- Work request
Your task is to restate word for word the lines of the listing below that start at the one containing "ring pip: (511, 569)" and run to the end; please add nothing.

- Data excerpts

::::

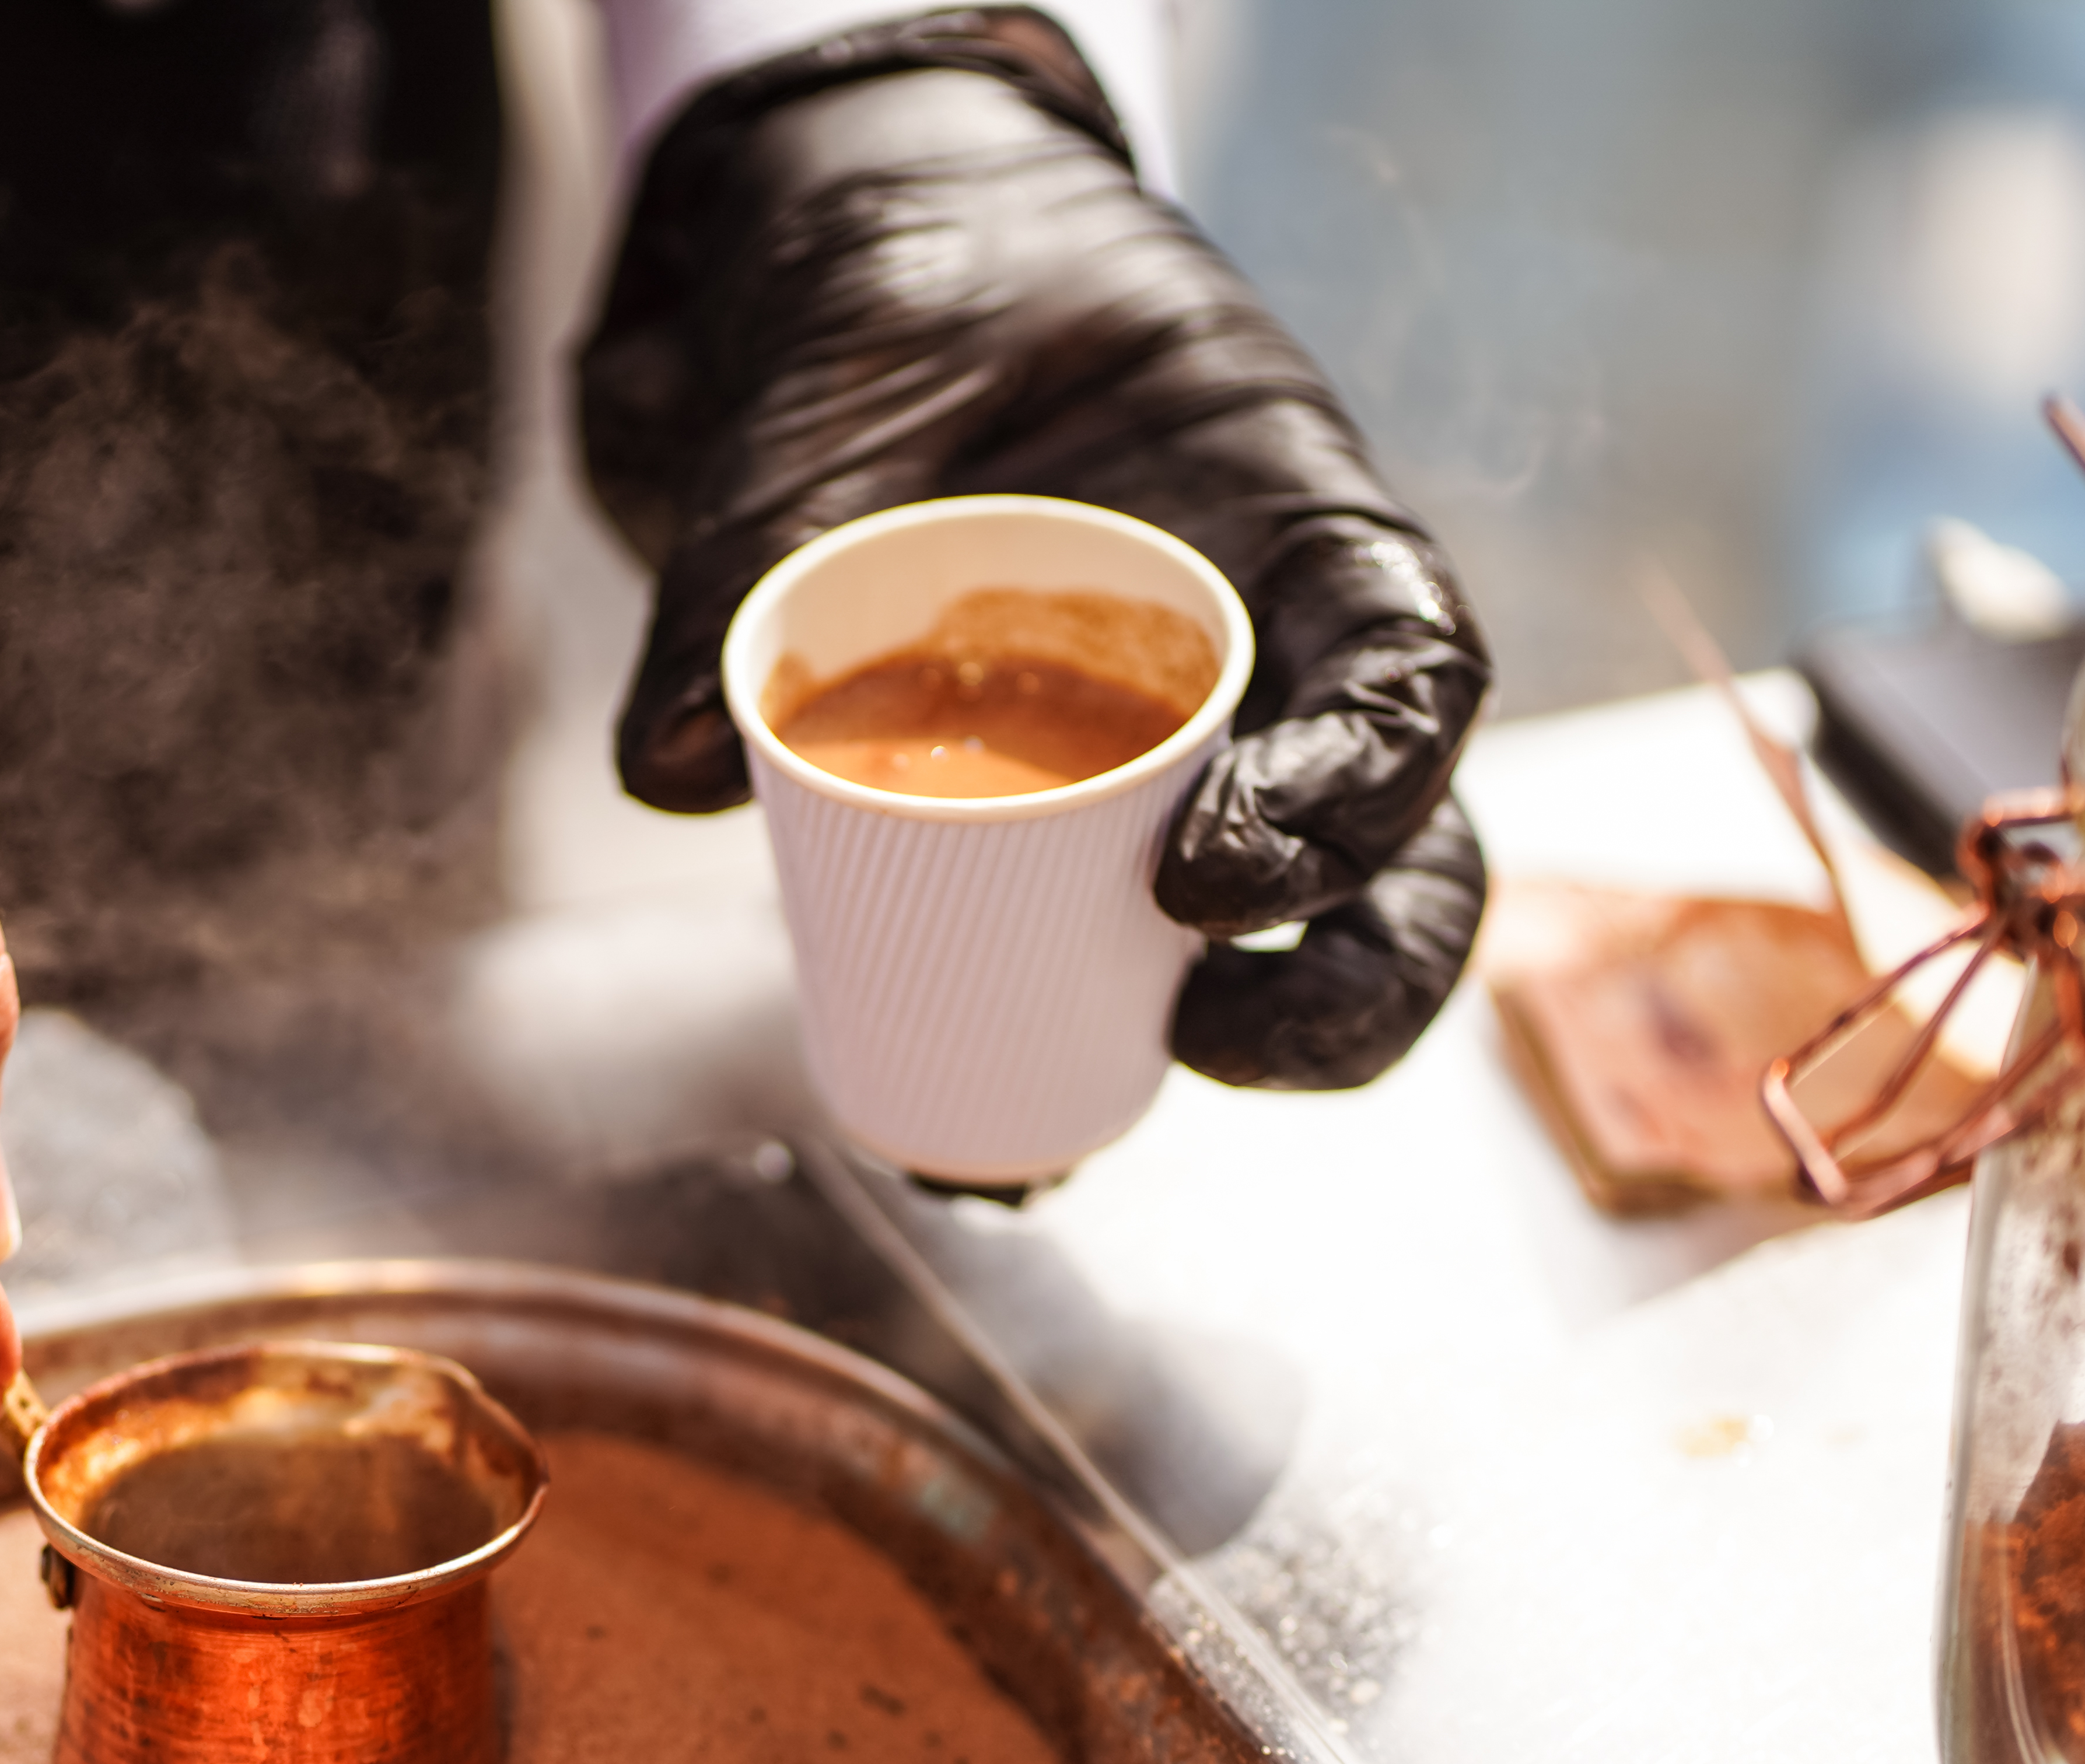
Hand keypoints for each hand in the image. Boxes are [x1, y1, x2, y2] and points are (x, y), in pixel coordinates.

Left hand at [581, 9, 1490, 1089]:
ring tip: (1058, 1142)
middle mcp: (1283, 666)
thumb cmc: (920, 304)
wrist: (875, 300)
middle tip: (1213, 1047)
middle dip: (1346, 980)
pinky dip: (1049, 1051)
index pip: (1409, 674)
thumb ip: (761, 538)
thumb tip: (675, 761)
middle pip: (1405, 854)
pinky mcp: (1082, 825)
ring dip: (1213, 1058)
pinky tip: (966, 1141)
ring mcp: (1199, 754)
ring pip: (1289, 935)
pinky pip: (1103, 952)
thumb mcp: (848, 374)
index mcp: (1296, 530)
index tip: (1209, 881)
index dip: (1355, 796)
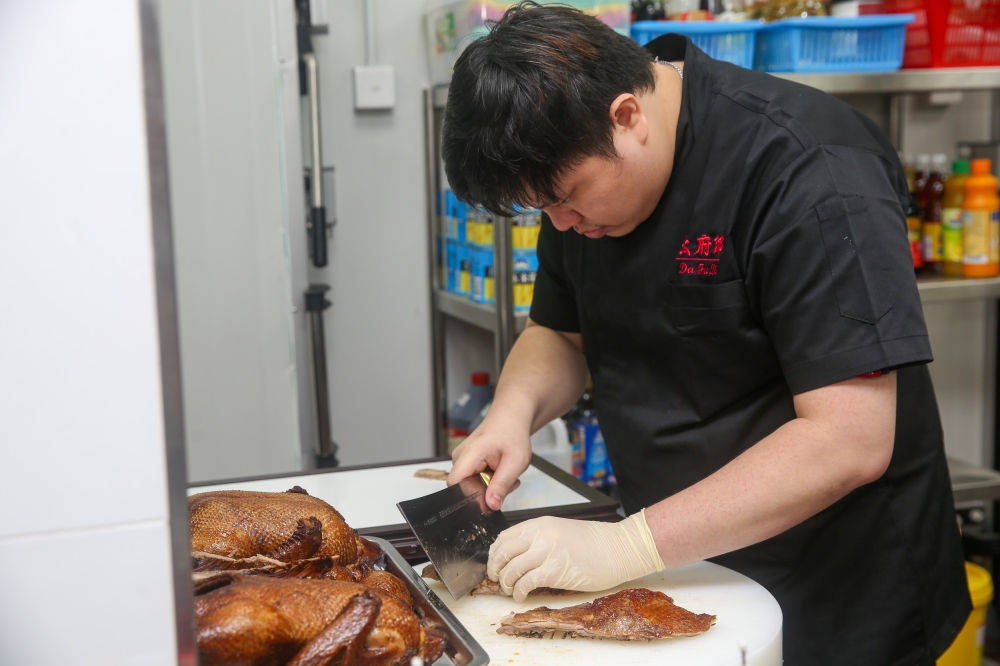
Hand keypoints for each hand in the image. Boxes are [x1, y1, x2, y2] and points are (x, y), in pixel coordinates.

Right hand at [447, 413, 530, 510]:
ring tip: (506, 474)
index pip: (455, 485)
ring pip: (471, 486)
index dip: (471, 498)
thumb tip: (491, 505)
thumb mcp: (515, 462)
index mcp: (469, 454)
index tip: (490, 500)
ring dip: (490, 486)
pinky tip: (499, 472)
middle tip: (508, 484)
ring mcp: (461, 459)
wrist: (510, 419)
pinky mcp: (466, 463)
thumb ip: (502, 485)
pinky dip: (488, 481)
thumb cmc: (513, 434)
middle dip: (487, 492)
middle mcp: (460, 457)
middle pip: (465, 488)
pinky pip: (473, 480)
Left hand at [486, 511, 663, 601]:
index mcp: (540, 524)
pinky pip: (526, 582)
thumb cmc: (596, 542)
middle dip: (495, 569)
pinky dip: (519, 592)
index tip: (495, 564)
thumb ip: (540, 539)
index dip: (495, 553)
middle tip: (497, 580)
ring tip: (511, 590)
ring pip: (511, 569)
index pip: (505, 537)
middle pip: (503, 553)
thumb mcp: (561, 531)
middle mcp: (540, 535)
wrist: (620, 547)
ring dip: (506, 583)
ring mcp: (547, 552)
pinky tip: (522, 596)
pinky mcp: (555, 570)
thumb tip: (520, 555)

::::

- The answer
ring pip: (511, 569)
index pip: (505, 537)
middle pip: (503, 553)
thumb mcp: (561, 531)
middle mcp: (540, 535)
wrist: (620, 547)
ring dip: (506, 583)
ring mcp: (547, 552)
pinky tip: (522, 596)
pinky mcp: (555, 570)
thumb tip: (520, 555)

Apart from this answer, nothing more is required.